Sarıklı devrimci bu yiğit adam İngiltere’deki Muhbir’deki yazıları, sonra da Fransa’da yayınladığı Ulum’daki incelemeleriyle Türkiye’nin gündemine şu ana huşuları yerleştirmiştir;
a) İslam dini ve inançları toplumsal açıdan anayasal bir yönetime aykırı değildir.
b) İslam’da gerçek anlamı ile verasete dayalı bir hilafet yoktur. Kamusal seçim cumhur yolu ile açıktır.
c)Türkiye’de parlamentoya dayalı bir anayasal düzen kurulurken yasama, vergileme, yürütme erkleri de halk katılımı ile kullanılmalıdır.
d)Eğitimde köklü yenilikler yapılırken, İslam’da İbadette Türkçe olmalıdır.

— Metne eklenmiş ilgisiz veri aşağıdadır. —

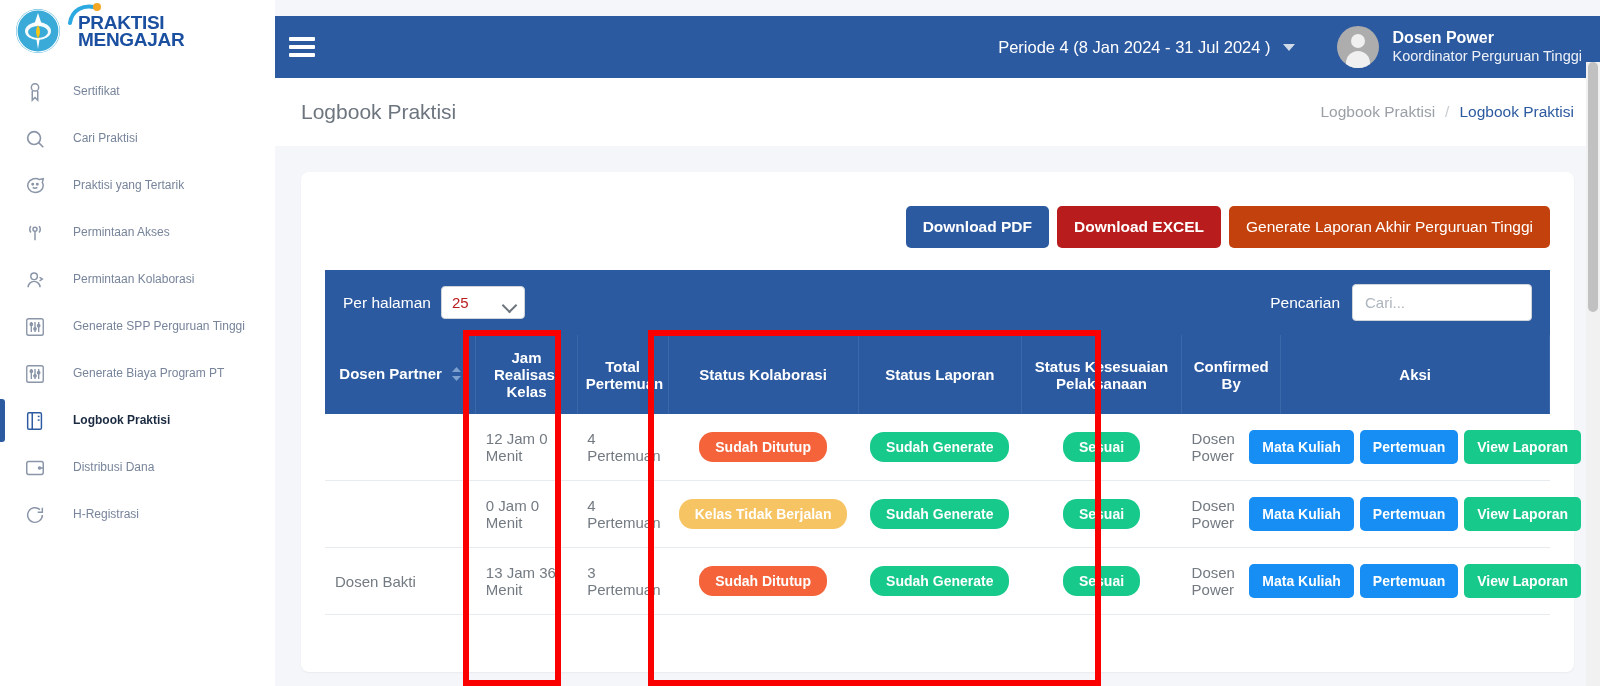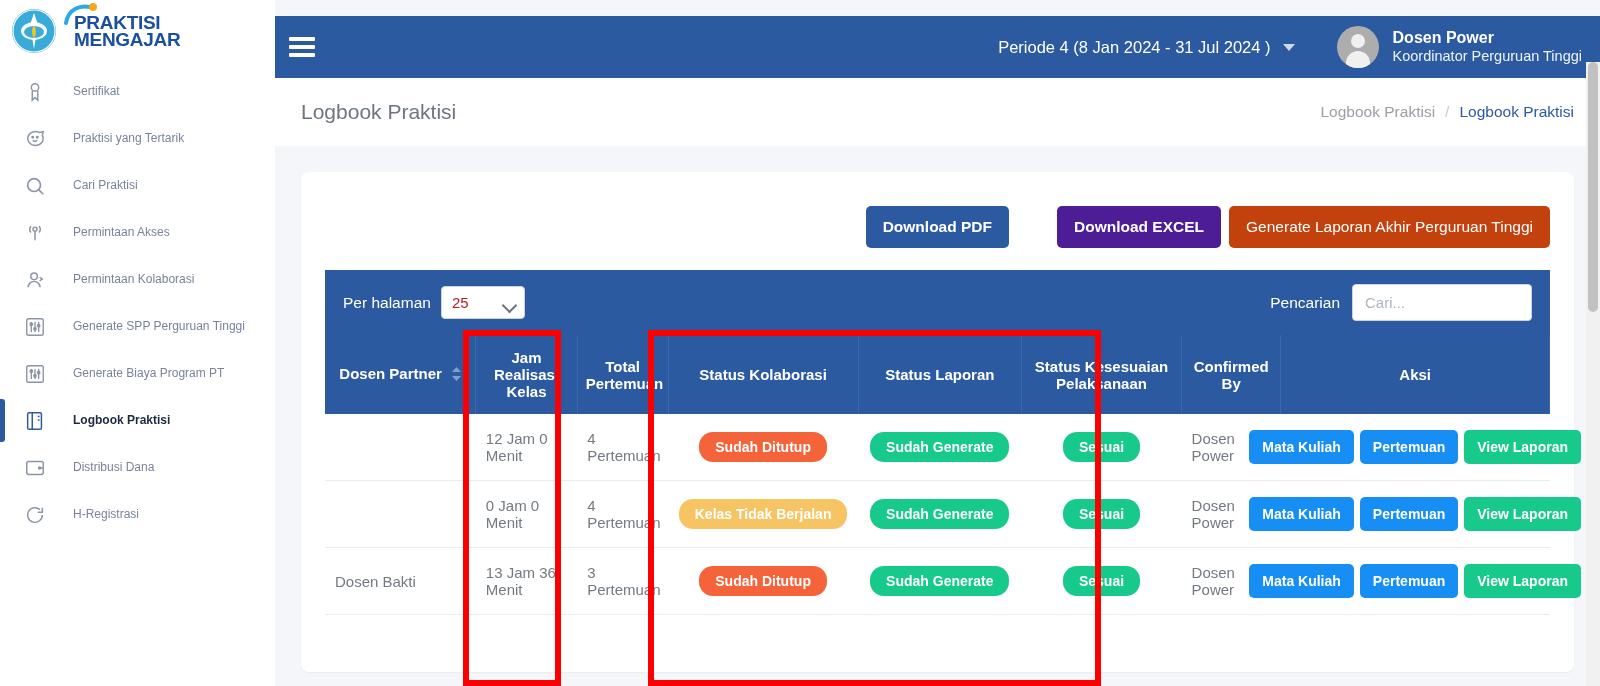--- a/index.html
+++ b/index.html
@@ -22,7 +22,7 @@
   .brand {
     height: 62px;
     display: flex; align-items: center;
-    padding-left: 8px; gap: 14px;
+    gap: 14px; margin-left: 12px;
   }
   .brand-seal { width: 52px; height: 52px; flex: 0 0 52px; position: relative; }
   .brand-logo { display:flex; flex-direction: column; line-height: 0.92; position: relative; }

Kuran ve namaz süreleri, Türkçe olarak okunmalıdır.
Ali Suavi, Türkiye’ye döndükten sonra da inançlarını aynı keskinlikle savunacak ve sonunda II. Abdülhamid’e karşı, yenilikçi modernistlerin umutlarını bağladıkları hasta eski sultan Murad’ı kurtarmak amacı ile bir grup göçmenle Çırağan Sarayını basmaya çalışırken (Mayıs 1878), zaptiye sopaları altında kafası parçalanarak hayatını kaybedecekti. Mithat Cemal Kuntay, yazdığı Sarıklı İhtilalci Ali Suavi kitabında "İstanbul'da ilk sivil ihtilalin ilk şehidi olan Suavi'dir. Suavi, medeni kahramanlık tabirini, Türkçe’ye, kendi kanıyla tercüme etti. Bu ölümün destanını, şiirin büyük sesine bırakıyorum. Benim yazdığım, vesikaların Suavi’sidir." diyordu.